- _REQUEST_: Extend the short essay about rescuing others, from a dog in a swimming pool to work projects, by writing what comes after its last sentence.

When someone you love is injured or threatened, you do whatever it takes to ensure their safety or help them out … right?! My husband recently illustrated this concept when one of our dogs (a German Shepherd no less, not a small dog!) was accidentally knocked into our backyard swimming pool. She could swim, but couldn’t successfully get up onto the ledge to then climb out.
He was standing at the back door at 5:30 a.m., and saw our male dog accidentally knock her into the pool during a barking frenzy. When he witnessed her inability to climb out, he felt like he had no choice but to jump in and help her navigate the steps to reach safety.
In the workplace our need to rescue someone or something (like a project) may not be as dramatic as diving into a swimming pool fully clothed. However, when you feel responsible for someone else’s work, or for delivering to a certain deadline, many people will do (almost) whatever it takes to ensure success.

- _DATA_:
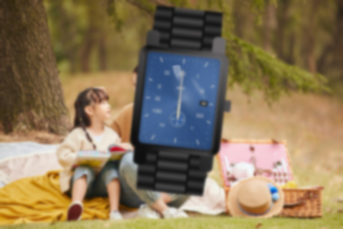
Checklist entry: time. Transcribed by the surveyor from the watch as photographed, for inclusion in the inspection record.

- _RESULT FOR THIS TASK_:
The flipside to the “success at all costs” approach, however, is very real. Consider these benefits of not succeeding 100% of the time:
- Some of the most powerful learnings come from failure. The most successful leaders can tell you of the time(s) they failed on the job, what they learned from the experience, and how they applied those learnings to ultimately improve their performance.
- A “bad boss” can teach you the most. When you can look at the situation rationally, you will find some of your favorite management practices evolve from working under bosses you decide you do NOT want to emulate. These lessons stick with you for life.
- We all need the coping skills that come from a lack of success. Not every performance review will contain stellar ratings. Not every project will “hit a home run”. Each person, over time, has to develop ways to accept constructive criticism.
So to be clear, I’m not suggesting you consistently let your projects fail, or that you repeatedly miss deadlines. But I do recommend taking a conscientious approach to developing your people so they can learn the most from their experiences.
- Don’t solve every problem for them. Which situations are low risk enough that they can have a developmental experience without negatively impacting their career and/or your business results too much?
- Don’t shelter them from every tough conversation. Often good managers buffer their people from conflict, but other times your team members need to hear the tough stuff firsthand.
- Do give them the chance to learn on the job, and apply their skills. Sometimes they will get it right the first time, and sometimes they won’t. That’s ok, and that’s how they learn.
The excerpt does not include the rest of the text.